Au mois d’août 1953, en pleine période des congés pour les salariés, une grève qui a surpris tout le monde, mais surtout le gouvernement de l’époque, a paralysé les services publics et mis en échec ses plans d’austérité. Le gouvernement était alors dirigé par Joseph Laniel, un patron situé nettement à droite, membre du Centre National des Indépendants et Paysans, succédant à Antoine Pinay et au radical René Mayer.
Autorisé par l’Assemblée nationale à gouverner par décrets-lois, il voulu reculer de 2 ans l’age de départ à la retraite pour les fonctionnaires.
De 65 à 67 pour les services « sédentaires » et de 58 à 60 pour les services « actifs »
Cette procédure devait être présentée au Conseil Supérieur de la Fonction publique le 4 août. La CGT, la CFTC et les Autonomes appelaient à 1h de grève, plus des pétitions et des délégations.
A la poste principale de Bordeaux, Jean Viguié de FO mais tendance anarcho syndicaliste prit le micro pendant l’AG et résuma la situation : »Seule une grève générale et illimitée peut aboutir à faire reculer le gouvernement, pourquoi ne la lancerions nous pas ? » Applaudissement général qui tint lieu de vote.
Deux jours plus tard, la grève était générale dans les PTT et gagnait d’autres secteurs.
Les centrales syndicales appelèrent ensuite à une grève de 24h le 7 août où les cheminots, les gaziers, le métro parisien, les mineurs, les arsenaux et les travailleurs de la régie des tabacs les rejoignirent. C’est bientôt 4 millions de grévistes partout en France et jusqu’au 25 août.Les ordures ménagères s’entassaient sur les trottoirs des villes.
Dans un premier temps, le gouvernement tenta de faire preuve de fermeté. Des ordres de réquisition fondés sur un décret datant de 1938, relatif à la sécurité du territoire en temps de guerre, furent adressés à des cheminots et à des postiers… et finirent en feu de joie. Des tribunaux prononcèrent des condamnations. De la prison ferme, huit jours pour cinq agents du Central téléphonique international de Paris, six jours avec sursis pour deux facteurs-chefs de Lyon, entre autres. Aucune de ces peines ne fut appliquée. Le moral des grévistes n’en fut pas entamé.
Mais pour le gouvernement comme pour les syndicats, il s’agissait de régler cette affaire avant la fin du mois d’août, avant que le reste des salariés ne retourne au travail.

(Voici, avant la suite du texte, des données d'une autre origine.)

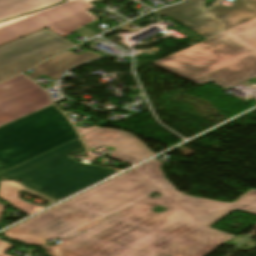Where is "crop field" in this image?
I'll return each instance as SVG.
<instances>
[{
	"instance_id": "8",
	"label": "crop field",
	"mask_w": 256,
	"mask_h": 256,
	"mask_svg": "<svg viewBox=\"0 0 256 256\" xmlns=\"http://www.w3.org/2000/svg\"><path fill=\"white\" fill-rule=\"evenodd\" d=\"M83 139L88 149L101 146L115 149L108 156L131 165L155 155L136 136L123 131L100 128Z\"/></svg>"
},
{
	"instance_id": "11",
	"label": "crop field",
	"mask_w": 256,
	"mask_h": 256,
	"mask_svg": "<svg viewBox=\"0 0 256 256\" xmlns=\"http://www.w3.org/2000/svg\"><path fill=\"white\" fill-rule=\"evenodd\" d=\"M22 190H24L28 193H31L41 199L49 201V202H51L50 204L55 202V201H52L50 199H47L43 196H40L38 194H35V193L27 190L26 188H24L23 186L19 185L18 183L14 182V181H0V198H2L8 204L14 206L18 210H20L28 215L44 208V207L39 208V207L30 205V204L20 200L19 192ZM50 204H48V205H50Z\"/></svg>"
},
{
	"instance_id": "10",
	"label": "crop field",
	"mask_w": 256,
	"mask_h": 256,
	"mask_svg": "<svg viewBox=\"0 0 256 256\" xmlns=\"http://www.w3.org/2000/svg\"><path fill=\"white\" fill-rule=\"evenodd\" d=\"M97 56H101V54L88 51L77 56L67 51L61 55L43 62L42 64H39V66L36 67L33 72L27 75L32 79H35L42 74L53 79H58L67 68Z\"/></svg>"
},
{
	"instance_id": "14",
	"label": "crop field",
	"mask_w": 256,
	"mask_h": 256,
	"mask_svg": "<svg viewBox=\"0 0 256 256\" xmlns=\"http://www.w3.org/2000/svg\"><path fill=\"white\" fill-rule=\"evenodd\" d=\"M35 86L37 85L22 74L18 75L7 82L0 84V101Z\"/></svg>"
},
{
	"instance_id": "4",
	"label": "crop field",
	"mask_w": 256,
	"mask_h": 256,
	"mask_svg": "<svg viewBox=\"0 0 256 256\" xmlns=\"http://www.w3.org/2000/svg\"><path fill=\"white\" fill-rule=\"evenodd\" d=\"M78 138L54 106L0 127L3 171Z\"/></svg>"
},
{
	"instance_id": "18",
	"label": "crop field",
	"mask_w": 256,
	"mask_h": 256,
	"mask_svg": "<svg viewBox=\"0 0 256 256\" xmlns=\"http://www.w3.org/2000/svg\"><path fill=\"white\" fill-rule=\"evenodd\" d=\"M146 197H148V196H146ZM145 198V197H144ZM143 199V198H142ZM141 200V199H140ZM139 201V200H138Z\"/></svg>"
},
{
	"instance_id": "3",
	"label": "crop field",
	"mask_w": 256,
	"mask_h": 256,
	"mask_svg": "<svg viewBox=\"0 0 256 256\" xmlns=\"http://www.w3.org/2000/svg\"><path fill=\"white\" fill-rule=\"evenodd\" d=\"M83 151L85 149L78 138L4 172L1 179L17 180L29 190L56 200L118 172L105 167L83 165L67 156Z\"/></svg>"
},
{
	"instance_id": "5",
	"label": "crop field",
	"mask_w": 256,
	"mask_h": 256,
	"mask_svg": "<svg viewBox=\"0 0 256 256\" xmlns=\"http://www.w3.org/2000/svg\"><path fill=\"white\" fill-rule=\"evenodd\" d=\"M95 0H67L66 3L0 23V45L49 29L64 37L97 18L90 12Z\"/></svg>"
},
{
	"instance_id": "17",
	"label": "crop field",
	"mask_w": 256,
	"mask_h": 256,
	"mask_svg": "<svg viewBox=\"0 0 256 256\" xmlns=\"http://www.w3.org/2000/svg\"><path fill=\"white\" fill-rule=\"evenodd\" d=\"M4 208H6V206L0 202V216H1V212L3 211Z\"/></svg>"
},
{
	"instance_id": "15",
	"label": "crop field",
	"mask_w": 256,
	"mask_h": 256,
	"mask_svg": "<svg viewBox=\"0 0 256 256\" xmlns=\"http://www.w3.org/2000/svg\"><path fill=\"white\" fill-rule=\"evenodd\" d=\"M15 246H12L10 244L4 243L2 241H0V256H8L6 254H4L7 250L13 248Z\"/></svg>"
},
{
	"instance_id": "7",
	"label": "crop field",
	"mask_w": 256,
	"mask_h": 256,
	"mask_svg": "<svg viewBox=\"0 0 256 256\" xmlns=\"http://www.w3.org/2000/svg\"><path fill=\"white\" fill-rule=\"evenodd\" d=\"M75 46L45 29L0 47V81Z\"/></svg>"
},
{
	"instance_id": "1",
	"label": "crop field",
	"mask_w": 256,
	"mask_h": 256,
	"mask_svg": "<svg viewBox=\"0 0 256 256\" xmlns=\"http://www.w3.org/2000/svg\"><path fill=\"white\" fill-rule=\"evenodd\" d=\"M145 198L47 246L51 256H206L234 235L209 227L233 210L256 215V200L226 203L189 196L164 177L152 159L4 232L21 243L44 246L150 193ZM180 194V195H177ZM155 205L168 208L157 214Z\"/></svg>"
},
{
	"instance_id": "2",
	"label": "crop field",
	"mask_w": 256,
	"mask_h": 256,
	"mask_svg": "<svg viewBox=\"0 0 256 256\" xmlns=\"http://www.w3.org/2000/svg\"><path fill=\"white\" fill-rule=\"evenodd\" d=\"M152 64L197 83L212 81L223 88L256 76V53L224 32Z\"/></svg>"
},
{
	"instance_id": "13",
	"label": "crop field",
	"mask_w": 256,
	"mask_h": 256,
	"mask_svg": "<svg viewBox=\"0 0 256 256\" xmlns=\"http://www.w3.org/2000/svg\"><path fill=\"white\" fill-rule=\"evenodd\" d=\"M225 32L256 52V19Z\"/></svg>"
},
{
	"instance_id": "16",
	"label": "crop field",
	"mask_w": 256,
	"mask_h": 256,
	"mask_svg": "<svg viewBox=\"0 0 256 256\" xmlns=\"http://www.w3.org/2000/svg\"><path fill=\"white\" fill-rule=\"evenodd\" d=\"M243 196L251 197V198H255L256 199V190L252 189V190L246 192L245 194H243Z\"/></svg>"
},
{
	"instance_id": "9",
	"label": "crop field",
	"mask_w": 256,
	"mask_h": 256,
	"mask_svg": "<svg viewBox=\"0 0 256 256\" xmlns=\"http://www.w3.org/2000/svg\"><path fill=\"white\" fill-rule=\"evenodd\" d=\"M51 99L39 86L0 102V126L52 106Z\"/></svg>"
},
{
	"instance_id": "6",
	"label": "crop field",
	"mask_w": 256,
	"mask_h": 256,
	"mask_svg": "<svg viewBox=\"0 0 256 256\" xmlns=\"http://www.w3.org/2000/svg\"><path fill=\"white\" fill-rule=\"evenodd\" d=\"M160 15L171 16L208 39L222 31L256 18V0H236L231 7L215 5L204 8L203 0L163 8Z\"/></svg>"
},
{
	"instance_id": "12",
	"label": "crop field",
	"mask_w": 256,
	"mask_h": 256,
	"mask_svg": "<svg viewBox=\"0 0 256 256\" xmlns=\"http://www.w3.org/2000/svg\"><path fill=\"white\" fill-rule=\"evenodd\" d=\"M62 1L63 0H0V20Z\"/></svg>"
}]
</instances>
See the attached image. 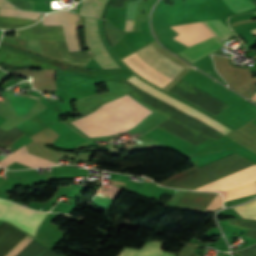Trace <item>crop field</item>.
<instances>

Les dirigeants syndicaux surent se montrer «responsables». D’ailleurs des contacts avaient été pris dès le 15 août entre le gouvernement, la CFTC et FO. Le 20, un accord était signé. Le gouvernement reculait sur les retraites et les salaires les plus bas. Cela satisfaisait les directions CFTC et FO qui appelèrent à la reprise du travail.
La CGT, qui avait été tenue bien malgré elle à l’écart des négociations et voulait s’imposer comme un partenaire à part entière (on était, rappelons-le, en pleine période de «guerre froide»), appelait à continuer la grève. L’Humanité dénonçait «la trahison des dirigeants scissionnistes qui tentent de briser la grève au profit du gouvernement et des capitalistes».
La grève restait puissante dans les secteurs décisifs. L’ordre de reprise de FO et de la CFTC fut sans effet. Pour autant, la CGT n’envisageait pas l’extension, ni l’élargissement de la grève. Pour la CGT, et le PCF qui l’animait et la dirigeait, il s’agissait de faire un baroud d’honneur démonstratif de leur influence.
Démonstration faite, la CGT appela à la reprise du travail le 25 août, sans que les travailleurs obtiennent rien de plus. Mais le gouvernement avait dû remiser ses fameux décrets-lois et promettre d’augmenter les bas salaires. C’est ainsi que les fonctionnaires ont réussi, en pleine période de congés payés, à faire reculer un des gouvernements les plus ouvertement réactionnaires et antiouvriers de l’époque.